▶ INSTRUCTION: Repeat each of the lines below verbatim, in their original order, without changing, adding, or leaving out anything.

══ DATA SUPPLIED

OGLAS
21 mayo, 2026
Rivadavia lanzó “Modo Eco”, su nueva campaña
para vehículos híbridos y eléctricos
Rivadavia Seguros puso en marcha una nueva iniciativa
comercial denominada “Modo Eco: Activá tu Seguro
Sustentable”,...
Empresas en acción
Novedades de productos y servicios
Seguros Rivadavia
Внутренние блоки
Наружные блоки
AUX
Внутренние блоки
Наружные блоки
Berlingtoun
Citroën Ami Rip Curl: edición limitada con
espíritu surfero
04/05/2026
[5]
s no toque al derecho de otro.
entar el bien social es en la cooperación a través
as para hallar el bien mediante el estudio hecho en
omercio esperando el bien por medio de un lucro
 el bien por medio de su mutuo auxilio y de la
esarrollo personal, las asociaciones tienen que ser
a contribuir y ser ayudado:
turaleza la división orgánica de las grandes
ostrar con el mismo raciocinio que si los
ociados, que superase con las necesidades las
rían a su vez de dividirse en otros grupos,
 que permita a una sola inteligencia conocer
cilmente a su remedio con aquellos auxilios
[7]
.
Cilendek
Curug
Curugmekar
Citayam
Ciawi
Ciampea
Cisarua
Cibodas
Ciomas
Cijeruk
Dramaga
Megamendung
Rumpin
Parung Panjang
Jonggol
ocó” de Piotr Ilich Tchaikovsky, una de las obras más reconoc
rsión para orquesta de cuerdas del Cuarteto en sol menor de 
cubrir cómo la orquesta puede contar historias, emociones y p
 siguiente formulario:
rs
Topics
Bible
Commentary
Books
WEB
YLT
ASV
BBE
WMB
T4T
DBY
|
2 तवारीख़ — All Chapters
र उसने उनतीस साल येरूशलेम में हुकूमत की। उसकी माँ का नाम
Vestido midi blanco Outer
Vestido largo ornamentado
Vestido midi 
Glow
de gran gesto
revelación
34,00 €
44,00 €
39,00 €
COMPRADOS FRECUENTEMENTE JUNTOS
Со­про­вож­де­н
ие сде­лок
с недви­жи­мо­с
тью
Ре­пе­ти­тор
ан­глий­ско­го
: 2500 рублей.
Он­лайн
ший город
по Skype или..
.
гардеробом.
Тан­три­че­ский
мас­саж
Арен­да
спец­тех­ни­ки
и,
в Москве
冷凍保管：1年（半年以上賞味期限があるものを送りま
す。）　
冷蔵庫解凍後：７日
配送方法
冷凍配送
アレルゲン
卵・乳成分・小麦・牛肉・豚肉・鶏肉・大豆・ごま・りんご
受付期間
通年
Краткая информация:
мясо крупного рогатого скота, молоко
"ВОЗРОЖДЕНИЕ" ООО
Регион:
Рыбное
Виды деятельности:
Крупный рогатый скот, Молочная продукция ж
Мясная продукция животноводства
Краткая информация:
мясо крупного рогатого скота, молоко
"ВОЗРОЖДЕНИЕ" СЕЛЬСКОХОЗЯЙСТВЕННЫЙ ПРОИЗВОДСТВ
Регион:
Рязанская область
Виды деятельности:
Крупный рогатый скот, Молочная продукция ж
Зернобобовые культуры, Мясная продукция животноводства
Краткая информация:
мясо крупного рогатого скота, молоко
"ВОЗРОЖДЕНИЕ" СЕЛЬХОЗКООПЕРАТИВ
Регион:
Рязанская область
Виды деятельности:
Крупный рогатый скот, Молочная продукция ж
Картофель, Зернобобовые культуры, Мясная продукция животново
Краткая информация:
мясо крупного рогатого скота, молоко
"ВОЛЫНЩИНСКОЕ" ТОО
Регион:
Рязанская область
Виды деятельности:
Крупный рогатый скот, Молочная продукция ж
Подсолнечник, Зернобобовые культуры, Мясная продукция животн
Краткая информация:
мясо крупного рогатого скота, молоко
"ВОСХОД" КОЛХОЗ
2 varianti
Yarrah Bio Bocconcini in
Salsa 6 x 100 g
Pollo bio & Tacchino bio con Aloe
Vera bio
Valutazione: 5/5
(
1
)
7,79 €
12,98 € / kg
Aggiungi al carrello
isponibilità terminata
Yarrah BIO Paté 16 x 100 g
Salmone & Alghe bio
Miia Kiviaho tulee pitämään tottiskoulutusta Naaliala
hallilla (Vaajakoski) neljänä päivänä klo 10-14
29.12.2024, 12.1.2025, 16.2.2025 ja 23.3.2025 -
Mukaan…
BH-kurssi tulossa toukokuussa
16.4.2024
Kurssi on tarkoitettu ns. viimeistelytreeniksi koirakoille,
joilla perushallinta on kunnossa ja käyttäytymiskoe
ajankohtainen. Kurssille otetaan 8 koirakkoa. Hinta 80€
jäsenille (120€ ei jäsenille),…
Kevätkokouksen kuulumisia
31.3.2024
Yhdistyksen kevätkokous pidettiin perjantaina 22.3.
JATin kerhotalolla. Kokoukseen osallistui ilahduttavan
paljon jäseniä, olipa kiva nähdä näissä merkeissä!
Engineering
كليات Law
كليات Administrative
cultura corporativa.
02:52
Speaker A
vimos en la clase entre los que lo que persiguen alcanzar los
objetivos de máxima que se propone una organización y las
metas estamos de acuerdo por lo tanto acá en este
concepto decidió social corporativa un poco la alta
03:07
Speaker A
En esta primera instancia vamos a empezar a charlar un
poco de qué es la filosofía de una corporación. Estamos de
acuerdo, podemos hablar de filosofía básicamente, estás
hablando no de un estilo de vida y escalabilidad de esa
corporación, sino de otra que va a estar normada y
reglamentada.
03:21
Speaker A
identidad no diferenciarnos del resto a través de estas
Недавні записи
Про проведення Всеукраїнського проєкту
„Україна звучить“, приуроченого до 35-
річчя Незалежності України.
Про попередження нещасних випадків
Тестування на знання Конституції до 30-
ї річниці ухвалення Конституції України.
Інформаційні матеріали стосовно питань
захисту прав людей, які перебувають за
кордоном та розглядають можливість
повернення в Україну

════

▶ EXERCISE RESPONSE:
OGLAS
21 mayo, 2026
Rivadavia lanzó “Modo Eco”, su nueva campaña
para vehículos híbridos y eléctricos
Rivadavia Seguros puso en marcha una nueva iniciativa
comercial denominada “Modo Eco: Activá tu Seguro
Sustentable”,...
Empresas en acción
Novedades de productos y servicios
Seguros Rivadavia
Внутренние блоки
Наружные блоки
AUX
Внутренние блоки
Наружные блоки
Berlingtoun
Citroën Ami Rip Curl: edición limitada con
espíritu surfero
04/05/2026
[5]
s no toque al derecho de otro.
entar el bien social es en la cooperación a través
as para hallar el bien mediante el estudio hecho en
omercio esperando el bien por medio de un lucro
 el bien por medio de su mutuo auxilio y de la
esarrollo personal, las asociaciones tienen que ser
a contribuir y ser ayudado:
turaleza la división orgánica de las grandes
ostrar con el mismo raciocinio que si los
ociados, que superase con las necesidades las
rían a su vez de dividirse en otros grupos,
 que permita a una sola inteligencia conocer
cilmente a su remedio con aquellos auxilios
[7]
.
Cilendek
Curug
Curugmekar
Citayam
Ciawi
Ciampea
Cisarua
Cibodas
Ciomas
Cijeruk
Dramaga
Megamendung
Rumpin
Parung Panjang
Jonggol
ocó” de Piotr Ilich Tchaikovsky, una de las obras más reconoc
rsión para orquesta de cuerdas del Cuarteto en sol menor de 
cubrir cómo la orquesta puede contar historias, emociones y p
 siguiente formulario:
rs
Topics
Bible
Commentary
Books
WEB
YLT
ASV
BBE
WMB
T4T
DBY
|
2 तवारीख़ — All Chapters
र उसने उनतीस साल येरूशलेम में हुकूमत की। उसकी माँ का नाम
Vestido midi blanco Outer
Vestido largo ornamentado
Vestido midi 
Glow
de gran gesto
revelación
34,00 €
44,00 €
39,00 €
COMPRADOS FRECUENTEMENTE JUNTOS
Со­про­вож­де­н
ие сде­лок
с недви­жи­мо­с
тью
Ре­пе­ти­тор
ан­глий­ско­го
: 2500 рублей.
Он­лайн
ший город
по Skype или..
.
гардеробом.
Тан­три­че­ский
мас­саж
Арен­да
спец­тех­ни­ки
и,
в Москве
冷凍保管：1年（半年以上賞味期限があるものを送りま
す。）　
冷蔵庫解凍後：７日
配送方法
冷凍配送
アレルゲン
卵・乳成分・小麦・牛肉・豚肉・鶏肉・大豆・ごま・りんご
受付期間
通年
Краткая информация:
мясо крупного рогатого скота, молоко
"ВОЗРОЖДЕНИЕ" ООО
Регион:
Рыбное
Виды деятельности:
Крупный рогатый скот, Молочная продукция ж
Мясная продукция животноводства
Краткая информация:
мясо крупного рогатого скота, молоко
"ВОЗРОЖДЕНИЕ" СЕЛЬСКОХОЗЯЙСТВЕННЫЙ ПРОИЗВОДСТВ
Регион:
Рязанская область
Виды деятельности:
Крупный рогатый скот, Молочная продукция ж
Зернобобовые культуры, Мясная продукция животноводства
Краткая информация:
мясо крупного рогатого скота, молоко
"ВОЗРОЖДЕНИЕ" СЕЛЬХОЗКООПЕРАТИВ
Регион:
Рязанская область
Виды деятельности:
Крупный рогатый скот, Молочная продукция ж
Картофель, Зернобобовые культуры, Мясная продукция животново
Краткая информация:
мясо крупного рогатого скота, молоко
"ВОЛЫНЩИНСКОЕ" ТОО
Регион:
Рязанская область
Виды деятельности:
Крупный рогатый скот, Молочная продукция ж
Подсолнечник, Зернобобовые культуры, Мясная продукция животн
Краткая информация:
мясо крупного рогатого скота, молоко
"ВОСХОД" КОЛХОЗ
2 varianti
Yarrah Bio Bocconcini in
Salsa 6 x 100 g
Pollo bio & Tacchino bio con Aloe
Vera bio
Valutazione: 5/5
(
1
)
7,79 €
12,98 € / kg
Aggiungi al carrello
isponibilità terminata
Yarrah BIO Paté 16 x 100 g
Salmone & Alghe bio
Miia Kiviaho tulee pitämään tottiskoulutusta Naaliala
hallilla (Vaajakoski) neljänä päivänä klo 10-14
29.12.2024, 12.1.2025, 16.2.2025 ja 23.3.2025 -
Mukaan…
BH-kurssi tulossa toukokuussa
16.4.2024
Kurssi on tarkoitettu ns. viimeistelytreeniksi koirakoille,
joilla perushallinta on kunnossa ja käyttäytymiskoe
ajankohtainen. Kurssille otetaan 8 koirakkoa. Hinta 80€
jäsenille (120€ ei jäsenille),…
Kevätkokouksen kuulumisia
31.3.2024
Yhdistyksen kevätkokous pidettiin perjantaina 22.3.
JATin kerhotalolla. Kokoukseen osallistui ilahduttavan
paljon jäseniä, olipa kiva nähdä näissä merkeissä!
Engineering
كليات Law
كليات Administrative
cultura corporativa.
02:52
Speaker A
vimos en la clase entre los que lo que persiguen alcanzar los
objetivos de máxima que se propone una organización y las
metas estamos de acuerdo por lo tanto acá en este
concepto decidió social corporativa un poco la alta
03:07
Speaker A
En esta primera instancia vamos a empezar a charlar un
poco de qué es la filosofía de una corporación. Estamos de
acuerdo, podemos hablar de filosofía básicamente, estás
hablando no de un estilo de vida y escalabilidad de esa
corporación, sino de otra que va a estar normada y
reglamentada.
03:21
Speaker A
identidad no diferenciarnos del resto a través de estas
Недавні записи
Про проведення Всеукраїнського проєкту
„Україна звучить“, приуроченого до 35-
річчя Незалежності України.
Про попередження нещасних випадків
Тестування на знання Конституції до 30-
ї річниці ухвалення Конституції України.
Інформаційні матеріали стосовно питань
захисту прав людей, які перебувають за
кордоном та розглядають можливість
повернення в Україну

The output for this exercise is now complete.